Mono at Larimer Lounge, with Chris Brokaw, 9/27/12
Tom Murphy Mono last night at the Larimer Lounge.
MONO @ LARIMER LOUNGE | 9/27/12
Mono's entire set felt like a grand meditation on the interconnectedness of patterns from the tides coming in and out daily in step with the tides of the moon, and changing in character with the changing of the seasons. The flow and evolving levels of sonic density and intensity between the two guitars, the sensitivity of the percussion to the shifting dynamics and the use of both bass and piano to set the pace felt like music for an entire year compressed into a hyper real experience inside ninety minutes and maybe ten distinct songs.
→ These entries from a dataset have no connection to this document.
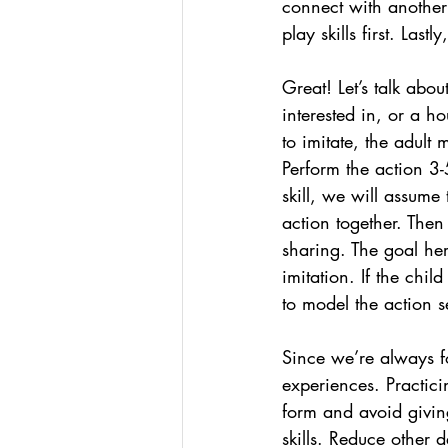
connect with another 
play skills first. Las
Great! Let’s talk abou
interested in, or a h
to imitate, the adult 
Perform the action 3-
skill, we will assume 
action together. Then
sharing. The goal he
imitation. If the chi
to model the action se
Since we’re always f
experiences. Practici
form and avoid giving
skills. Reduce other 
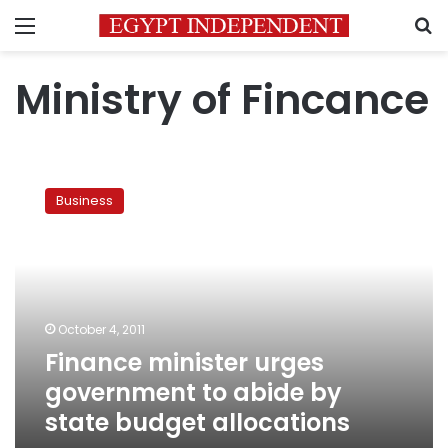
Menu
S
Ministry of Fincance
Finance
minister
Business
urges
government
to
abide
by
state
October 4, 2011
budget
Finance minister urges
allocations
government to abide by
state budget allocations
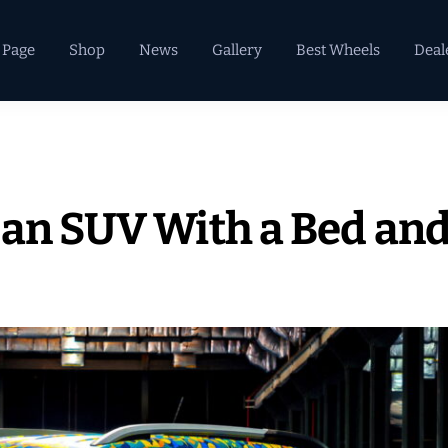
 Page
Shop
News
Gallery
Best Wheels
Deal
 an SUV With a Bed and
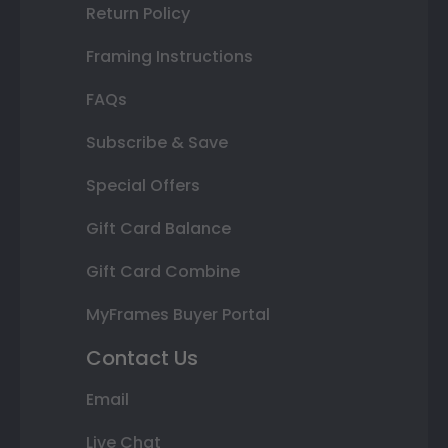
Return Policy
Framing Instructions
FAQs
Subscribe & Save
Special Offers
Gift Card Balance
Gift Card Combine
MyFrames Buyer Portal
Contact Us
Email
Live Chat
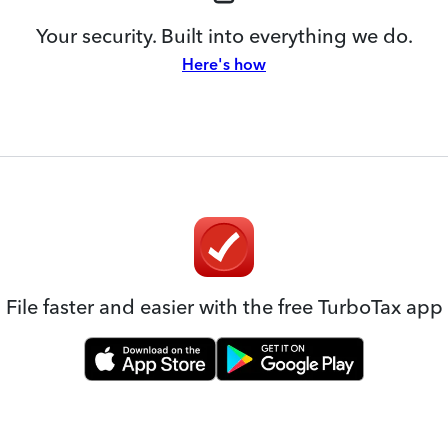
Your security. Built into everything we do.
Here's how
File faster and easier with the free TurboTax app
Tom Murphy Mono at Larimer Lounge
At the beginning of the set, Mono displayed a superb, organic crescendo with sprawling sounds that evoked water gently lapping at the beach and increasing in volume until water rose to the rocks, crashing into them as at high tide. For this show there was a symphonic character to the music as the members of Mono didn't make use of hackneyed rock theatrics. Instead, in quiet moments, the music recalled the paradoxically excellent music composed for Japanese soap operas during especially melodramatic moments in the show -- almost sturm und drang but elegantly executed and melodramatic in the older sense evoked by Jim Morrison and the ancient Greek playwrights, rather than in the often cheapened modern sense of the word.
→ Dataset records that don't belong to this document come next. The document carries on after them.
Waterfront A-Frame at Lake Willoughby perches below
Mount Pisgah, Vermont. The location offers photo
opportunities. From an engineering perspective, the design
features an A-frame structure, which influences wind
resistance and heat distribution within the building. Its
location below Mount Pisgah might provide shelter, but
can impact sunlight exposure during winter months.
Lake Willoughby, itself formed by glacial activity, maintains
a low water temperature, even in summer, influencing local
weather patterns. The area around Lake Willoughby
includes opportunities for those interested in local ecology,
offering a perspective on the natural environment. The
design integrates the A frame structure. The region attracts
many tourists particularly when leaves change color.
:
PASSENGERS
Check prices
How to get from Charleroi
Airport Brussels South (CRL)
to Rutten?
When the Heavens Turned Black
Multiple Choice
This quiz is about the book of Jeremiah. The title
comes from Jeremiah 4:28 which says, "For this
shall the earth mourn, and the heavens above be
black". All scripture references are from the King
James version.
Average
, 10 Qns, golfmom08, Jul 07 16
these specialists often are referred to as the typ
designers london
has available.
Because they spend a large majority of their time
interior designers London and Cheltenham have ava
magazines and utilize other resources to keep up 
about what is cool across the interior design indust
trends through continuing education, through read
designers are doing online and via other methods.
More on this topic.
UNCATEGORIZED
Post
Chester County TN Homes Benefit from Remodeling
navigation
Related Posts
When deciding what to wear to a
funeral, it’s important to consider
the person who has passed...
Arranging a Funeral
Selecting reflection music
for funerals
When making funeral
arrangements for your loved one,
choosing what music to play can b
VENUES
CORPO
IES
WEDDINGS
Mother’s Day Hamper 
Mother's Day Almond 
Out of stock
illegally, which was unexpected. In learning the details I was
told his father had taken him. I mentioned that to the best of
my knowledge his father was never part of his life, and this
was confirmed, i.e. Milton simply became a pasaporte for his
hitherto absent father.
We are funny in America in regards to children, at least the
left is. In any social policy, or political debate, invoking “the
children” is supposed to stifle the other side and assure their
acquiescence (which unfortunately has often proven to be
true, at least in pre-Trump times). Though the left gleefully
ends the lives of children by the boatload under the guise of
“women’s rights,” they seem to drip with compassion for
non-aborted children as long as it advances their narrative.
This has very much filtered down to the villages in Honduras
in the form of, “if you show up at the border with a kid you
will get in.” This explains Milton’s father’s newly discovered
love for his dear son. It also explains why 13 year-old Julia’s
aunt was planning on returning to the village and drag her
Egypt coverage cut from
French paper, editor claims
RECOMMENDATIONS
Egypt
Takaakira Goto and Hideki Suematsu kneeled at the floor to manipulate their guitar pedals throughout the show, though both were clearly swept up in the moment, and Suematsu could be seen raising his arm high to bring it down repeatedly to strike the strings with the right force to elicit a fiery noise. Tamaki Kunishi switched between bass and piano, and her creative bass playing ran the gamut of tone from liquid tones to angular textures, all while propelling the music forward.
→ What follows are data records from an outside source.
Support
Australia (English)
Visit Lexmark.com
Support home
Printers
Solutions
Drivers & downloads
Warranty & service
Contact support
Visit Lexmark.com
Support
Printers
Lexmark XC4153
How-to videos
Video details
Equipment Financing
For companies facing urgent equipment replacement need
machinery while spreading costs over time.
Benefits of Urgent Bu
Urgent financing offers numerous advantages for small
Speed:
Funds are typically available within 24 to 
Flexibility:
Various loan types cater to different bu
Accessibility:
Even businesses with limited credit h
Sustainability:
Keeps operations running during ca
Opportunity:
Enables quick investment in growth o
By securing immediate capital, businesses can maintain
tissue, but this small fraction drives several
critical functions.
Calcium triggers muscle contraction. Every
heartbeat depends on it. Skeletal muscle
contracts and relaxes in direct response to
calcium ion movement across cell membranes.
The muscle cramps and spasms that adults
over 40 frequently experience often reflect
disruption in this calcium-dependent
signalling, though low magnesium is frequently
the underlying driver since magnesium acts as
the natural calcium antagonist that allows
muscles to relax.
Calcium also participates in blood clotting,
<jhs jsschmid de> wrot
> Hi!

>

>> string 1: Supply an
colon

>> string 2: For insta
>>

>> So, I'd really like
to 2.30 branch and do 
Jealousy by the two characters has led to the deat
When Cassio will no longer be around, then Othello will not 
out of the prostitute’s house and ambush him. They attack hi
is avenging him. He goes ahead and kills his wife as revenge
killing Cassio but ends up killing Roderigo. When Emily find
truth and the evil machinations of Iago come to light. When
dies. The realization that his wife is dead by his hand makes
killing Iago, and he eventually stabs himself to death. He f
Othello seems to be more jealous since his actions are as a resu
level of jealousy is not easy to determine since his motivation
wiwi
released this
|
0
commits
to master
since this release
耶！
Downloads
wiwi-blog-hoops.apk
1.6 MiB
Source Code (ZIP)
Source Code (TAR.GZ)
Two songs from the end, it felt like an appropriate place to close the set because the band had escalated the music into a heady burst of sounds coming together and making your heart soar with the sheer gravity and sense of elation. But that was just a precursor to a final song that took us on that irresistible journey to a plateau of sound and emotion, only to be knocked onto another level with beautiful eruptions of guitar sound that seemed to rip the sky open with finely sculpted feedback. The band had no microphones and could only engage the audience with gestures. At the end when the cheers lingered, they graciously stood up and shyly bowed before leaving stage. No surprise, but amusing for a group of people who created such a panoramic set of powerful music.